TASK REQUIREMENTS: Retype each line of every entry below word for word, keeping all spelling, punctuation and line breaks unchanged.

[Saved data entries]

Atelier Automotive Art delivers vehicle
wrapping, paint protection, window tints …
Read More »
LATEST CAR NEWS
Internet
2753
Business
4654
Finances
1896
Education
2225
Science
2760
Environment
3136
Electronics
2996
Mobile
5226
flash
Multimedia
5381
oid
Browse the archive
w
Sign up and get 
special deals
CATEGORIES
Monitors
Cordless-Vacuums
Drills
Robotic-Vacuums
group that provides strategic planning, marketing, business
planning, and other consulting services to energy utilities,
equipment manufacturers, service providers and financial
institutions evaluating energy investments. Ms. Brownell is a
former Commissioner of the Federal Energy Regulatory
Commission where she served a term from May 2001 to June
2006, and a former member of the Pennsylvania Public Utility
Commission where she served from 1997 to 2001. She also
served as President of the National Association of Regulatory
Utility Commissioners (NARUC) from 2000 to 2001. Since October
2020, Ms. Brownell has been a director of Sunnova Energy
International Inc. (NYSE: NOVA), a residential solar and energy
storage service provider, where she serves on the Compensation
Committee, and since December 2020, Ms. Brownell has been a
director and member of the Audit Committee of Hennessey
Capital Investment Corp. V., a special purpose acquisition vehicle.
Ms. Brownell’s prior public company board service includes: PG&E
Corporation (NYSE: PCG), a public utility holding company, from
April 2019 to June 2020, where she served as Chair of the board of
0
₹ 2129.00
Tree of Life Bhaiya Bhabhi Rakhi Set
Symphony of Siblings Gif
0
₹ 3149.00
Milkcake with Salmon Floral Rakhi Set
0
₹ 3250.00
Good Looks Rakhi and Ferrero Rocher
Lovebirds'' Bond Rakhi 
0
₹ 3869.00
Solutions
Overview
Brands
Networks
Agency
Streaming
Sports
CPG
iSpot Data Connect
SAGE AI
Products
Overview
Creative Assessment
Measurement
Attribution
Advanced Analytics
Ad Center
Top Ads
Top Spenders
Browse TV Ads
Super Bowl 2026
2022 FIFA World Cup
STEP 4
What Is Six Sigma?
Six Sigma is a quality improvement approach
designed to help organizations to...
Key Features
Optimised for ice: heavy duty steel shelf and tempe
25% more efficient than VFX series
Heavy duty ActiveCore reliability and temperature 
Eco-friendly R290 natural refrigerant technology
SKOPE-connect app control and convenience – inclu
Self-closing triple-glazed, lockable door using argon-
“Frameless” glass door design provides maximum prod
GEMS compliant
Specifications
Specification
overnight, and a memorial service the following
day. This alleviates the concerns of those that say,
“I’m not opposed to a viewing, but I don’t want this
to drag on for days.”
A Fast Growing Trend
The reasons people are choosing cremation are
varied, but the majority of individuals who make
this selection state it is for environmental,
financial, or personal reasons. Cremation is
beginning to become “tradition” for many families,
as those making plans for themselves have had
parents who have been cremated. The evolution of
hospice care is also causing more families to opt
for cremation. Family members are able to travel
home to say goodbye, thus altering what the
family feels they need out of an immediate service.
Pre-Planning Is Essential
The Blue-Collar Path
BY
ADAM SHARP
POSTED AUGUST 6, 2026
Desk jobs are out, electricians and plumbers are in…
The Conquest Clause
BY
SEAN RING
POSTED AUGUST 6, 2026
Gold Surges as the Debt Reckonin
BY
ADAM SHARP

RESULT OF THIS TASK:
Atelier Automotive Art delivers vehicle
wrapping, paint protection, window tints …
Read More »
LATEST CAR NEWS
Internet
2753
Business
4654
Finances
1896
Education
2225
Science
2760
Environment
3136
Electronics
2996
Mobile
5226
flash
Multimedia
5381
oid
Browse the archive
w
Sign up and get 
special deals
CATEGORIES
Monitors
Cordless-Vacuums
Drills
Robotic-Vacuums
group that provides strategic planning, marketing, business
planning, and other consulting services to energy utilities,
equipment manufacturers, service providers and financial
institutions evaluating energy investments. Ms. Brownell is a
former Commissioner of the Federal Energy Regulatory
Commission where she served a term from May 2001 to June
2006, and a former member of the Pennsylvania Public Utility
Commission where she served from 1997 to 2001. She also
served as President of the National Association of Regulatory
Utility Commissioners (NARUC) from 2000 to 2001. Since October
2020, Ms. Brownell has been a director of Sunnova Energy
International Inc. (NYSE: NOVA), a residential solar and energy
storage service provider, where she serves on the Compensation
Committee, and since December 2020, Ms. Brownell has been a
director and member of the Audit Committee of Hennessey
Capital Investment Corp. V., a special purpose acquisition vehicle.
Ms. Brownell’s prior public company board service includes: PG&E
Corporation (NYSE: PCG), a public utility holding company, from
April 2019 to June 2020, where she served as Chair of the board of
0
₹ 2129.00
Tree of Life Bhaiya Bhabhi Rakhi Set
Symphony of Siblings Gif
0
₹ 3149.00
Milkcake with Salmon Floral Rakhi Set
0
₹ 3250.00
Good Looks Rakhi and Ferrero Rocher
Lovebirds'' Bond Rakhi 
0
₹ 3869.00
Solutions
Overview
Brands
Networks
Agency
Streaming
Sports
CPG
iSpot Data Connect
SAGE AI
Products
Overview
Creative Assessment
Measurement
Attribution
Advanced Analytics
Ad Center
Top Ads
Top Spenders
Browse TV Ads
Super Bowl 2026
2022 FIFA World Cup
STEP 4
What Is Six Sigma?
Six Sigma is a quality improvement approach
designed to help organizations to...
Key Features
Optimised for ice: heavy duty steel shelf and tempe
25% more efficient than VFX series
Heavy duty ActiveCore reliability and temperature 
Eco-friendly R290 natural refrigerant technology
SKOPE-connect app control and convenience – inclu
Self-closing triple-glazed, lockable door using argon-
“Frameless” glass door design provides maximum prod
GEMS compliant
Specifications
Specification
overnight, and a memorial service the following
day. This alleviates the concerns of those that say,
“I’m not opposed to a viewing, but I don’t want this
to drag on for days.”
A Fast Growing Trend
The reasons people are choosing cremation are
varied, but the majority of individuals who make
this selection state it is for environmental,
financial, or personal reasons. Cremation is
beginning to become “tradition” for many families,
as those making plans for themselves have had
parents who have been cremated. The evolution of
hospice care is also causing more families to opt
for cremation. Family members are able to travel
home to say goodbye, thus altering what the
family feels they need out of an immediate service.
Pre-Planning Is Essential
The Blue-Collar Path
BY
ADAM SHARP
POSTED AUGUST 6, 2026
Desk jobs are out, electricians and plumbers are in…
The Conquest Clause
BY
SEAN RING
POSTED AUGUST 6, 2026
Gold Surges as the Debt Reckonin
BY
ADAM SHARP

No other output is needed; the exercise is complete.